What is required — Restate the stretch from the line containing "region: Kumamoto" through the line containing "region: Voronezj", swapping "city" for "town" and leaving everything else as it is.

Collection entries
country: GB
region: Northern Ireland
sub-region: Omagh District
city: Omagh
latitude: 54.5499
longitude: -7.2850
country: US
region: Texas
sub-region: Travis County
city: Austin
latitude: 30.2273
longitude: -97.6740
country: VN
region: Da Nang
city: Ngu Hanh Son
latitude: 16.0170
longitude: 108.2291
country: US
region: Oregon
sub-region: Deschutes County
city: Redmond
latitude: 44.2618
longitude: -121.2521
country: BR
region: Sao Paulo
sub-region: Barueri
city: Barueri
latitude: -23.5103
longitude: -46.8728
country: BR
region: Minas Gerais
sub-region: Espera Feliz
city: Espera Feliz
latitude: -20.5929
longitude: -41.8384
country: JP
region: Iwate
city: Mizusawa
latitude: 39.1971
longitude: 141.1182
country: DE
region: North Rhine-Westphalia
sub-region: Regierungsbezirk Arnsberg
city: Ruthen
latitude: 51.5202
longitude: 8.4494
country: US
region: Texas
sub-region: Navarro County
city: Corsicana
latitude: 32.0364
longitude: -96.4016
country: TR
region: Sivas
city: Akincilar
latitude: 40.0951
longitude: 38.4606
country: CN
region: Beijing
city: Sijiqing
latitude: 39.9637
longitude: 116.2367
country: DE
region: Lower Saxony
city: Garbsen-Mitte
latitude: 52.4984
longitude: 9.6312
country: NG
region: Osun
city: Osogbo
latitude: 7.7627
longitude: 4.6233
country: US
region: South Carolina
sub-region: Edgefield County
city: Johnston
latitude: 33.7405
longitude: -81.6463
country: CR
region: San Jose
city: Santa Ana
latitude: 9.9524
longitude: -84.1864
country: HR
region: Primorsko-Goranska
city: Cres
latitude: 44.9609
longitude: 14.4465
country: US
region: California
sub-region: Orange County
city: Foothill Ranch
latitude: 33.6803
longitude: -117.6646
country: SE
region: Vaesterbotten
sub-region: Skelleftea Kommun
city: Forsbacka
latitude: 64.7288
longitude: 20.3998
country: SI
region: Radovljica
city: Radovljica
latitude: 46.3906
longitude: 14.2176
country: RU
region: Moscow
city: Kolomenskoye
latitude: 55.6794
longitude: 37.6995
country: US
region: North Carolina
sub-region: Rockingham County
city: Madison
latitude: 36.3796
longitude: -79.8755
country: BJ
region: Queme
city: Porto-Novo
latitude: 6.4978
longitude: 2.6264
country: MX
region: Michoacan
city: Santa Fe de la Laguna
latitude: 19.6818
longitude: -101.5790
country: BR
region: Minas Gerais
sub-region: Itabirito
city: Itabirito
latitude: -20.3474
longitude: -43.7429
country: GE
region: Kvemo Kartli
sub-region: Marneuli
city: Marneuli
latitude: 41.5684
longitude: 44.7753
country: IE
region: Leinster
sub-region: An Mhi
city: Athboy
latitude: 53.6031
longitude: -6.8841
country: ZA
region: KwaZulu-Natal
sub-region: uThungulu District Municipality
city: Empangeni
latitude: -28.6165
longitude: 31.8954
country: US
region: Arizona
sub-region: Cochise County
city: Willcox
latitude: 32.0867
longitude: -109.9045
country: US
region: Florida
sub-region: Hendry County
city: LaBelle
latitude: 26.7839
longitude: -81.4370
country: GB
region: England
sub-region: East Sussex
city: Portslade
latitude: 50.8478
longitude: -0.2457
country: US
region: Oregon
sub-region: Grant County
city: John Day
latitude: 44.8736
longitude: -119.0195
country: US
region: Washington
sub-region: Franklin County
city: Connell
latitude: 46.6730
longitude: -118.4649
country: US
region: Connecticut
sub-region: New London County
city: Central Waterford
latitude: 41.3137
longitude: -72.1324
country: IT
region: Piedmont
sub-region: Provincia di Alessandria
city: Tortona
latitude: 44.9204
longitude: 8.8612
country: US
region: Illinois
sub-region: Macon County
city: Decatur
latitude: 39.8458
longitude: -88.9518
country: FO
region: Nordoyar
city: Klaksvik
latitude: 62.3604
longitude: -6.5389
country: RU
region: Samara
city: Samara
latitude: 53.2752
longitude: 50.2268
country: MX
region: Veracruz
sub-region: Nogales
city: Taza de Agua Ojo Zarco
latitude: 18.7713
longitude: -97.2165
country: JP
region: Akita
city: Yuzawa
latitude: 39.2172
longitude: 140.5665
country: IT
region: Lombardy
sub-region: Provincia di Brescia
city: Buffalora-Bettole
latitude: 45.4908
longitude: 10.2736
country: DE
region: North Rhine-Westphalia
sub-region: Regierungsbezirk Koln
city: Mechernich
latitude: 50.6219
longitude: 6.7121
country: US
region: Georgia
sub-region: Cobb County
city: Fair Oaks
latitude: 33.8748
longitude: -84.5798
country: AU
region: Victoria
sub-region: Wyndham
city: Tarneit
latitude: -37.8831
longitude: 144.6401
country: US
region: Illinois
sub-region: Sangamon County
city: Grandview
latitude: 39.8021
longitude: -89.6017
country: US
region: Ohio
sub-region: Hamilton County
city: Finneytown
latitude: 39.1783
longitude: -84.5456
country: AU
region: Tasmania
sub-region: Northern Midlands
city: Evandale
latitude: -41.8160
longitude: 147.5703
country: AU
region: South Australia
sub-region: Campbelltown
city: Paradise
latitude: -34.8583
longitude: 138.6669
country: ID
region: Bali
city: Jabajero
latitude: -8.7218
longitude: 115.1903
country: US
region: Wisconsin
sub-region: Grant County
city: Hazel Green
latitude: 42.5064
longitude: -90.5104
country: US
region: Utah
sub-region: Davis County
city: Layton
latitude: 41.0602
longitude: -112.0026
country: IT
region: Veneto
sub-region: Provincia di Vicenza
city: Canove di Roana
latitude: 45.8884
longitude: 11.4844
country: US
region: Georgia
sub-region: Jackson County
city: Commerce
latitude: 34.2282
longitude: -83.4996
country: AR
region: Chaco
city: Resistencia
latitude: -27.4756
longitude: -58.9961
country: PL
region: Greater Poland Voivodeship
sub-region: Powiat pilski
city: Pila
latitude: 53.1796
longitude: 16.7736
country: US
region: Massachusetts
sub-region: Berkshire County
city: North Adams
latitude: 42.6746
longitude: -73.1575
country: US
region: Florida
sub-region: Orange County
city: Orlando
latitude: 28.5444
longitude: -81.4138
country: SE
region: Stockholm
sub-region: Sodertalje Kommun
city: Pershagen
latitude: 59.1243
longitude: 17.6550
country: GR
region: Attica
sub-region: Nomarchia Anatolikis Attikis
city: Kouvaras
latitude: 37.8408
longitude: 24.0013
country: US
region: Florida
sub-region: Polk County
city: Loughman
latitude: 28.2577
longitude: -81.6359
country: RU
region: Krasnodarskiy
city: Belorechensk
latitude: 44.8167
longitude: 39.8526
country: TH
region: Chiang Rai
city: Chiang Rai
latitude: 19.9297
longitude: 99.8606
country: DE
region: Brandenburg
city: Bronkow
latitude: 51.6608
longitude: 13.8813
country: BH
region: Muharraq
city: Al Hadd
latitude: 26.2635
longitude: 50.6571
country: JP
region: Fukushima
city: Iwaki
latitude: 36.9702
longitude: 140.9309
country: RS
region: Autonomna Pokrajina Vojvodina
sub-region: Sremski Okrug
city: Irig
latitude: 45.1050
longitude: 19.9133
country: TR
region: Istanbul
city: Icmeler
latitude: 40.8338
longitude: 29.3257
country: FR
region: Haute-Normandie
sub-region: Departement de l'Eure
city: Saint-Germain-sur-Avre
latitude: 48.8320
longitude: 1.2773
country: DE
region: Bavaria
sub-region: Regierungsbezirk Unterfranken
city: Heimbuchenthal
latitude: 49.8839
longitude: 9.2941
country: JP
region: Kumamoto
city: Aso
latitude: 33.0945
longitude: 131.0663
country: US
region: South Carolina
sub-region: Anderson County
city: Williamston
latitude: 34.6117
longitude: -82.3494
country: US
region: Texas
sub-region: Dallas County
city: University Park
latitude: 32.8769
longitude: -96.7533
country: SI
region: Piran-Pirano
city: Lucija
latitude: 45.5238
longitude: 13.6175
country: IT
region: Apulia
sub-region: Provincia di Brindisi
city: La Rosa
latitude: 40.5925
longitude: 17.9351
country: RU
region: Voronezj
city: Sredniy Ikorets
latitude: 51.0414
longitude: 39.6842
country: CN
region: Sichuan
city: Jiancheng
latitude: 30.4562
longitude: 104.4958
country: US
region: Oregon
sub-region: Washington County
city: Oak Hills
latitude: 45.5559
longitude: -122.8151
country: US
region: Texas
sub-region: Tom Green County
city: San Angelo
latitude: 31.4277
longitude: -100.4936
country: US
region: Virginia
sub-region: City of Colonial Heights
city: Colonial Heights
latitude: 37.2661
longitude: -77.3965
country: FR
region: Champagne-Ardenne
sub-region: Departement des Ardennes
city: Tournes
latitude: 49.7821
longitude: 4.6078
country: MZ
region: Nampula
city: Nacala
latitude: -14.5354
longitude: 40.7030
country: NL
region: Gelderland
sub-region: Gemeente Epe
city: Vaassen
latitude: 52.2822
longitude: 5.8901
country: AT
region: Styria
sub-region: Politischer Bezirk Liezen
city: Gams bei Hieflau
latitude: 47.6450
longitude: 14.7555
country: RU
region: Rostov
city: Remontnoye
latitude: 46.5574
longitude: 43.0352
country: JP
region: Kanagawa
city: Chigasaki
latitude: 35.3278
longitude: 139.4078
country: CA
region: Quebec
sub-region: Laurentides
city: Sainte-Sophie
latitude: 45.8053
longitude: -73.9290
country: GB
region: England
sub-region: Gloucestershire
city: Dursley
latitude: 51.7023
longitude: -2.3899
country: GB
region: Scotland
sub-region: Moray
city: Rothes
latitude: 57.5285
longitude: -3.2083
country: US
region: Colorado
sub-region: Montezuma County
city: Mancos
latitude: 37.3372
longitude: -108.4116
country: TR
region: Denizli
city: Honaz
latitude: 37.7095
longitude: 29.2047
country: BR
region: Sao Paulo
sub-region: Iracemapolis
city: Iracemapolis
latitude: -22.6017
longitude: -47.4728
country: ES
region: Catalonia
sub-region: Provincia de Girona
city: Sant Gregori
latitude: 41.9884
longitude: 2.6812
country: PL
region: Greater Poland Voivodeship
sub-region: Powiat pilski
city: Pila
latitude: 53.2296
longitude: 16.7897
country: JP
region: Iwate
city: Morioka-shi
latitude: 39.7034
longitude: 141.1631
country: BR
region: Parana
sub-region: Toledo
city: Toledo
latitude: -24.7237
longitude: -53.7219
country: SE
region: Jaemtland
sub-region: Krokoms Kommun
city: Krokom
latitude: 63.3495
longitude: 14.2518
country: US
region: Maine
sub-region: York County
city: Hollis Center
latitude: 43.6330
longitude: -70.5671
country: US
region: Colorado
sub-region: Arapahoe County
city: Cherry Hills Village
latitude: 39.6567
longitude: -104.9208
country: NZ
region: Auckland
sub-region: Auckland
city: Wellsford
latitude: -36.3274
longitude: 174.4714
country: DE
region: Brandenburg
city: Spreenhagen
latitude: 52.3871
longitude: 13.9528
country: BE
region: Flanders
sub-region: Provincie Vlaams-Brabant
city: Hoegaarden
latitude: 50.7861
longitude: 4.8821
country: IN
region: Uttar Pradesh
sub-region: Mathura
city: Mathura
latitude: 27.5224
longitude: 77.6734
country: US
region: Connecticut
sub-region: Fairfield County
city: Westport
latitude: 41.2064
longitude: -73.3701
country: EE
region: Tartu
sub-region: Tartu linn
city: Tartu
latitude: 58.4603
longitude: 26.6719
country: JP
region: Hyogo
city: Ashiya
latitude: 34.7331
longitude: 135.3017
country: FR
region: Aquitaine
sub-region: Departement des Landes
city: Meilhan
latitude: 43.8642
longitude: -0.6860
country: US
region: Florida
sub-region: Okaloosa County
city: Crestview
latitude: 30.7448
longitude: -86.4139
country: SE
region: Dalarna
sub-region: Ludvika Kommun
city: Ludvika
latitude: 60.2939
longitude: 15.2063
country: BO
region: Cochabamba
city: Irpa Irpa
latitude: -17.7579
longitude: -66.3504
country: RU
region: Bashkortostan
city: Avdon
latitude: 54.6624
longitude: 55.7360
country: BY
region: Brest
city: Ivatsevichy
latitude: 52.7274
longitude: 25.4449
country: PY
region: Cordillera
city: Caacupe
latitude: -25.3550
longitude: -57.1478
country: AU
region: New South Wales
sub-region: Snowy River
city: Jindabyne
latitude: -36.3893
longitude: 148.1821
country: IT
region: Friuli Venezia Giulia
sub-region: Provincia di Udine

Result —
region: Kumamoto
town: Aso
latitude: 33.0945
longitude: 131.0663
country: US
region: South Carolina
sub-region: Anderson County
town: Williamston
latitude: 34.6117
longitude: -82.3494
country: US
region: Texas
sub-region: Dallas County
town: University Park
latitude: 32.8769
longitude: -96.7533
country: SI
region: Piran-Pirano
town: Lucija
latitude: 45.5238
longitude: 13.6175
country: IT
region: Apulia
sub-region: Provincia di Brindisi
town: La Rosa
latitude: 40.5925
longitude: 17.9351
country: RU
region: Voronezj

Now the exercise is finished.